Yudai bangkit dan mengungkapkan sisi positif dari perkataan Tay “Pada akhirnya, aku bisa melihat dari lubuk hatimu, kamu bukan orang yang seperti itu. Mungkin aku pernah bilang ini berkali-kali, bahkan pada Sans, Beatrice, dan Neu. Di dalam hatimu, kamu sebenarnya orang baik. Ya, setidaknya, kamu berpikir masih tidak membutuhkan teman, hanya ingin berkembang sendiri. Aku percaya, kalau kita punya teman, kekosongan akan saling terisi, lebih baik dari itu, kita juga akan saling berkembang bersama, untuk mencapai tujuan masing-masing. Kamu bisa menjadi swordsman yang kuat kalau kita sering berlatih bersama.”
Tay membuang napas kembali sambil berdiri. “Ayo, kita lanjutkan perjalanan.”
“Eh? Cepat sekali? Tapi kan—”
“Pada akhirnya, kamu tidak bisa membaca lubuk hati seseorang, kan, alis melengkung? Itu hanya intuisimu, bukan?”
Tay pun kembali melangkah, melanjutkan langkah untuk kembali mendaki. Baginya, begitu selesai mendapat air mata phoenix, dia tidak perlu berurusan lagi dengan Sans dan Yudai.
Yudai menggaruk kepalanya. “Apa dia tersinggung dengan perkataanku?”
Sans ikut bangkit menatap Tay seorang diri melanjutkan perjalanan. “Apa dia marah? Aku berpikir sifat orang tidak bisa berubah dalam sekejap.”
“Memang. Pelan saja, aku yakin Tay ingin berubah. Ayo.”
“Ah, i-iya.” Sans mengikuti langkah Yudai. “Tapi kenapa? Kenapa kamu percaya kalau dia orang baik? Kamu juga pernah bilang jangan menilai orang dari luarnya, begitu? Aku tidak melihat dirinya sebagai orang baik. Aku bahkan tidak tahu apalagi alasanmu mengapa kamu menanggap Tay sebagai orang baik.”
“Percaya saja, kalau kamu semakin mengenal orang, kamu akan menemukan sisi tersembunyi.”
“Kamu sudah berkata itu berkali-kali!”
***
Butuh setidaknya satu jam untuk tiba di dataran dekat puncak gunung berapi dengan mendaki tebing menanjak.Lantai pun seketika menjadi campuran antara tanah dan batu diiringi oleh beberapa pohon kecil. Asap dari kawah pun sudah mulai terlihat membentang mendekati langit pada pandangan.
Belum selesai memandang asap dari sebuah kawah, seekor burung berbulu merah berterbangan di sekitar langit, menemui Sans, Yudai, dan Tay sejenak. Sans mengingat karakteristik burung tersebut, berapi membara bagai membakar tubuh burung tersebut tanpa terluka.
“Itu phoenix!” tunjuk Sans mulai berlari mengejar burung tersebut.

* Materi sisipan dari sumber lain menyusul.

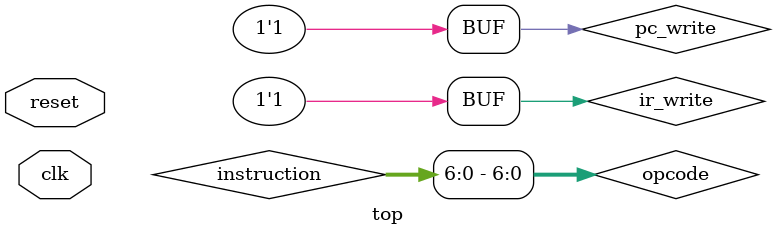
<source format=sv>
`include "miniproject04/components/program_counter.sv"
`include "miniproject04/components/pc_adder.sv"
`include "miniproject04/components/alu.sv"
`include "miniproject04/components/imm_gen.sv"
`include "miniproject04/components/instruction_decoder.sv"
`include "miniproject04/components/instruction_memory.sv"
`include "miniproject04/components/instruction_register.sv"
`include "miniproject04/components/memory.sv"
`include "miniproject04/components/mux_2x1.sv"
`include "miniproject04/components/mux_4x1.sv"
`include "miniproject04/components/register_file.sv"

module top (
  input  logic clk,
  input  logic reset
);

// === Program Counter and Control Signals ===
logic [31:0] pc;
logic [31:0] pc_next;
logic [31:0] pc_plus_4;
logic pc_write = 1'b1;
logic [31:0] mem_read_data;
logic [31:0] ra_mux_out;

// === Program Counter ===
program_counter pc_unit (
  .clk(clk),
  .rst(reset),
  .pc_write(pc_write),
  .next_pc(pc_next),
  .pc(pc)
);

// === PC Adder ===
pc_adder pc_incr (
  .pc(pc),
  .pc_plus_4(pc_plus_4)
);

// === Instruction Memory ===
logic [31:0] instruction_mem_data;

instruction_memory instruction_mem (
  .address(pc),
  .instruction(instruction_mem_data)
);

// === Instruction Register ===
logic [31:0] instruction;
logic ir_write = 1'b1;

instruction_register ir (
  .clk(clk),
  .reset(reset),
  .ir_write(ir_write),
  .instruction_in(instruction_mem_data),
  .instruction_out(instruction)
);

// === Instruction Decoder ===
logic [3:0]  alu_op;
logic reg_write, mem_read, mem_write, branch, jump;
logic [1:0]  alu_src, mem_to_reg;

instruction_decoder decoder (
  .instruction(instruction),
  .alu_op(alu_op),
  .reg_write(reg_write),
  .alu_src(alu_src),
  .mem_read(mem_read),
  .mem_write(mem_write),
  .mem_to_reg(mem_to_reg),
  .branch(branch),
  .jump(jump)
);

// === Immediate Generator ===
logic [31:0] imm_ext;
logic [6:0] opcode = instruction[6:0];

ImmGen immgen (
  .Opcode(opcode),
  .instruction(instruction),
  .ImmExt(imm_ext)
);

// === Register File ===
logic [31:0] rs1_data, rs2_data;
logic [31:0] rdv_mux_out;

register_file registers (
  .clk(clk),
  .reset(reset),
  .reg_write(reg_write),
  .rs1_addr(instruction[19:15]),
  .rs2_addr(instruction[24:20]),
  .rd_addr(instruction[11:7]),
  .rd_data(rdv_mux_out),
  .rs1_data(rs1_data),
  .rs2_data(rs2_data)
);

// === ALU ===
logic [31:0] alu_result;
logic zero_flag;
logic [31:0] op1_mux_out, op2_mux_out;

alu alu_unit (
  .a(op1_mux_out),
  .b(op2_mux_out),
  .alu_op(alu_op),
  .result(alu_result),
  .zero_flag(zero_flag)
);

// === Memory Unit ===
memory mem_unit (
  .clk(clk),
  .write_mem(mem_write),
  .funct3(instruction[14:12]),
  .write_address(alu_result),
  .write_data(rs2_data),
  .read_address(alu_result),
  .read_data(mem_read_data),
  .led(),
  .red(),
  .green(),
  .blue()
);

// === Multiplexers ===
mux_2x1 pc_mux (
  .in0(pc_plus_4),
  .in1(alu_result),
  .sel(jump),
  .out(pc_next)
);

mux_2x1 op1_mux (
  .in0(pc),
  .in1(rs1_data),
  .sel(alu_src[0]),
  .out(op1_mux_out)
);

mux_2x1 op2_mux (
  .in0(rs2_data),
  .in1(imm_ext),
  .sel(alu_src[1]),
  .out(op2_mux_out)
);

mux_4x1 rdv_mux (
  .in0(imm_ext),
  .in1(alu_result),
  .in2(pc_plus_4),
  .in3(mem_read_data),
  .sel(mem_to_reg),
  .out(rdv_mux_out)
);

endmodule

</source>
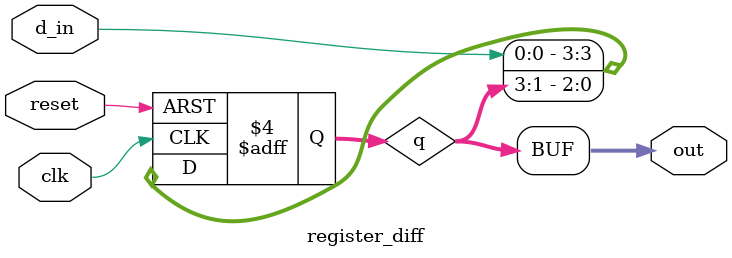
<source format=v>
module  register_diff(out, d_in, clk, reset); // 직렬 입력 - 병렬 출력

    input d_in, clk, reset;
    output reg [3:0] out;

    reg [3:0] q;

    always @ (posedge clk, negedge reset)
    begin
        if (!reset)
        begin
            q <= 0;
        end
        else
        begin
            q[0] <= q[1];
            q[1] <= q[2];
            q[2] <= q[3];
            q[3] <= d_in;
        end
    end

    always @(q) out = q;

endmodule

</source>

“Sans!” Yudai mengikuti Sans.
“Hei!” jerit Tay.
Begitu mereka mengejar phoenix itu, tiga orang familier juga menempatkan kaki dari sisi kanan pandangan. Sans dan Yudai tercengang ketika melihat wajah ketiga orang itu, sama sekali tidak menyangka.
“Be-Beatrice?” panggil Sans tidak bisa menyembunyikan kaget ketika melihat perempuan ber-sun hat putih sedang bersama Neu dan Sierra, juga mengejar phoenix.
“S-Sans?” balas Beatrice.
“L-lho? Sans? Yudai? Lalu … Tay?” ucap Neu.